_TASK SET_.
- 1) Do these statements agree with the Fort Smith paving case below? (a) The paving district contains sixty lots and twenty-two houses. (b) The streets in the district are already paved. (c) Kelley said the vacant lots would now sell for no more than $500 each. For each, answer yes or no and quote the deciding words of the case.
- 2) Could you carry on the statement of facts in the Fort Smith paving case from where it stops?

Kelley Trust Co. v. Paving Dist. 46 of Ft. Smith

43 S.W.2d 71 | Ark. | 1931

STATEMENT OF FACTS.

This suit was brought by appellants, property owners, against appellee, Paving District of the city of Fort Smith, under 5668 of Crawford Moses' Digest, as amended by 13 of act 64 of the Acts of 1929, to set aside the assessment of benefits in a street improvement paving district.

Leigh Kelley, vice president of the Kelley Trust Company, engaged in the real estate business in Fort Smith, Arkansas, was the principal witness for appellants. According to his testimony, he had been engaged in the real estate business in Fort Smith for twenty-two years, vice president of the Kelly Trust Company for fifteen years, and was well acquainted with the property and streets in Paving District No. 46 in the city of Fort Smith. The streets are dirt streets, graded but not paved. There are sixty lots in the paving district and twenty-two houses. Slightly over one-third of the lots *410 have houses. It is possible that some of the improved property may be benefited to the extent of the assessments levied against it. The vacant lots will not be benefited in any way, and their value will not be increased by putting in the contemplated pavement. The lots belonging to the Kelley Trust Company were graded and laid out for residence purposes. They are vacant lots, and there is at present no reasonable market value for them. It was proposed to put a general price of $1,000 on the lots at the time the Park Hill Addition was laid out. Some lots have been sold at $500, and an occasional buyer can now be had at that price. If put on the market and sold, they would not bring more than $100 per lot now. The lots could not be sold for the assessment of benefits laid on them. Witness said that he did not think any speculator would take the vacant lots with the assessments against them with the hope of selling them for the amount of the assessments if the lots were given to him. There has been a shrinkage of business in Fort Smith for the last two or three years. There is no benefit from the contemplated improvement to the vacant property.

_DATA SUPPLIED_.

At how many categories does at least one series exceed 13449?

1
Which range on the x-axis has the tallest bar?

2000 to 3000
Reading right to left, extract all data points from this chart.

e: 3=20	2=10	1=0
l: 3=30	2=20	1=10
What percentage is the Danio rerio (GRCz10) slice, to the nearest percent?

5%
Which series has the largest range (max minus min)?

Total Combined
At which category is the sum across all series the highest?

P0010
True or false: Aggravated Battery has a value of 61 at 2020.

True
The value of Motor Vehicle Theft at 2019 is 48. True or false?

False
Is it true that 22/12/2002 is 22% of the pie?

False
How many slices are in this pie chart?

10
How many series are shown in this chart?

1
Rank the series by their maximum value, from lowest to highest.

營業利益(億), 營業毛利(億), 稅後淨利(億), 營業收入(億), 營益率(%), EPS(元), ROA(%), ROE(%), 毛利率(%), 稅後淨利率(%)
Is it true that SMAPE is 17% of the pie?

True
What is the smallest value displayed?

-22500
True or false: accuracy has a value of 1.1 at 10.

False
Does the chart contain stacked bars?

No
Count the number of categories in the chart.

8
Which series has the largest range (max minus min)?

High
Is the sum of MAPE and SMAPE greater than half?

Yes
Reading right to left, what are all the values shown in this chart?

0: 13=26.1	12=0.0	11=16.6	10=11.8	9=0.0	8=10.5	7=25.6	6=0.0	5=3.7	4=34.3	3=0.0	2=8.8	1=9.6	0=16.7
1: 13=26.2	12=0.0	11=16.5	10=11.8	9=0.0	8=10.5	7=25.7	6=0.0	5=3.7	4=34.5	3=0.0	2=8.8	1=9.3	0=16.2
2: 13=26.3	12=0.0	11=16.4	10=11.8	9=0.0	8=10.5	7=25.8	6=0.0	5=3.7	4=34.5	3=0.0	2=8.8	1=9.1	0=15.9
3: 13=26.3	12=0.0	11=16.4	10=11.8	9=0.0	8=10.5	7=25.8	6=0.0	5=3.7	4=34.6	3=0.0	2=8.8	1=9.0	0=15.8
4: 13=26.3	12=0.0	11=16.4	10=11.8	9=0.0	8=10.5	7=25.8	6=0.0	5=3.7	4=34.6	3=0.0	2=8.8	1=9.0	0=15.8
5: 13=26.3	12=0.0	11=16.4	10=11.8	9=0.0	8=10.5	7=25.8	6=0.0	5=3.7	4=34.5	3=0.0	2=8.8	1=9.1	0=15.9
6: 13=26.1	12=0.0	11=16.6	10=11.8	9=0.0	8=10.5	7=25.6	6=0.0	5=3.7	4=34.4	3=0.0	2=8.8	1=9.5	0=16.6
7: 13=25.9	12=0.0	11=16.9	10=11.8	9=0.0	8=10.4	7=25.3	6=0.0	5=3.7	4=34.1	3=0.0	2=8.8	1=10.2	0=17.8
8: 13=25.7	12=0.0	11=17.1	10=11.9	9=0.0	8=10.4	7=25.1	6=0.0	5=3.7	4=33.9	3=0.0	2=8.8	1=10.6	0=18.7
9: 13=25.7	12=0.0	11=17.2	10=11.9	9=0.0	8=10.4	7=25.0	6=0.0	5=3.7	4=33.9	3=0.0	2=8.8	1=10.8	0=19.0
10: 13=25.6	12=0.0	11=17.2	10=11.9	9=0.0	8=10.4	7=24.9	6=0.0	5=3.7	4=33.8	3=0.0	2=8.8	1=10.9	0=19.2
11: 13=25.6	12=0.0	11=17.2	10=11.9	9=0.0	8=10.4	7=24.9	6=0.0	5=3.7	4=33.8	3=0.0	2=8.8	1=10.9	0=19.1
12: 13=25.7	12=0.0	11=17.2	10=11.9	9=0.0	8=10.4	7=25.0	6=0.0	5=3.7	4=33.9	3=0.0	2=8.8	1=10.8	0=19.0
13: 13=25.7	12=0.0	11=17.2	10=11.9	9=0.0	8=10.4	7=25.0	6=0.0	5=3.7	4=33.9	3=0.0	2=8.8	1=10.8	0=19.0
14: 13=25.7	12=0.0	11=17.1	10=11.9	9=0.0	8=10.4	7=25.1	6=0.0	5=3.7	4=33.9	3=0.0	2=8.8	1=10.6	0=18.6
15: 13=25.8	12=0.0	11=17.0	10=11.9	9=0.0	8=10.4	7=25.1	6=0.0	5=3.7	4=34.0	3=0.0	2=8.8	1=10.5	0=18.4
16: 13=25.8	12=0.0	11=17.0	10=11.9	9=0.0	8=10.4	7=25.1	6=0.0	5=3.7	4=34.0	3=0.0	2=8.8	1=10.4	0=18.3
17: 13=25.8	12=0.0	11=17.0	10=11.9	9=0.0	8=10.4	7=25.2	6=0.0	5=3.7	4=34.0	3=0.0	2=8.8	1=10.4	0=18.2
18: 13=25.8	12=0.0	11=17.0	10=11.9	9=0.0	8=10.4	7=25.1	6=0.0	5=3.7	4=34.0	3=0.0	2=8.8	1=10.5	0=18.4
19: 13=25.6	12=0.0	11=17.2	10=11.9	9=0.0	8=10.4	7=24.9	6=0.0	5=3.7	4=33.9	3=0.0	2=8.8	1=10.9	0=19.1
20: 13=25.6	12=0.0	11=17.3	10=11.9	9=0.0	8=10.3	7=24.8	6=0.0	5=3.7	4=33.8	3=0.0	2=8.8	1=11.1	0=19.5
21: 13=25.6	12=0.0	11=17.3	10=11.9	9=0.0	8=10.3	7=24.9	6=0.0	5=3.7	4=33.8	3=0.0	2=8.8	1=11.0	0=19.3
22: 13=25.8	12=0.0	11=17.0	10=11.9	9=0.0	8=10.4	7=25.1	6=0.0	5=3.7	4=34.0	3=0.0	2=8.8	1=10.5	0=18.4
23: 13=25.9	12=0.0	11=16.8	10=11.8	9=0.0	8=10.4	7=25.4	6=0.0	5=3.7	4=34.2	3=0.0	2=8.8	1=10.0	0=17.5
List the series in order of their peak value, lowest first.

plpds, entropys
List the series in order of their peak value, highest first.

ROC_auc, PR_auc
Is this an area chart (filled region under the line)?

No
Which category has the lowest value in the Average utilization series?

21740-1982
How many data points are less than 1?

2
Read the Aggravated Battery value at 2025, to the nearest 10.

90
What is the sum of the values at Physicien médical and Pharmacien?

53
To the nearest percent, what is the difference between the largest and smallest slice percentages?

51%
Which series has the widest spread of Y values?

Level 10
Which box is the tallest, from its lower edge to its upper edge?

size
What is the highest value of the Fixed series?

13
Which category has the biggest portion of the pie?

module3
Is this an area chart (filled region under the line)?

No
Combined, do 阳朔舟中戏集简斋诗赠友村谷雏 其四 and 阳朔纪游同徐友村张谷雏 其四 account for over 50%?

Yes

_ANSWER SET_.
- 1)
(a) Yes: "There are sixty lots in the paving district and twenty-two houses."
(b) No: "The streets are dirt streets, graded but not paved."
(c) No: "If put on the market and sold, they would not bring more than $100 per lot now."

- 2)
J. C. Pierce was also a witness for appellant. He had lived in Fort Smith thirty-five years and owned no property in the district. He was acquainted, however, with the property in the district and the value thereof. He looked over the cost of benefit assessments and does not believe that the vacant lots would be benefited at all. There would be some benefit to the improved lots. Not over one-third of the lots in the district are improved. The proposed improvement will not increase the value of the property at all.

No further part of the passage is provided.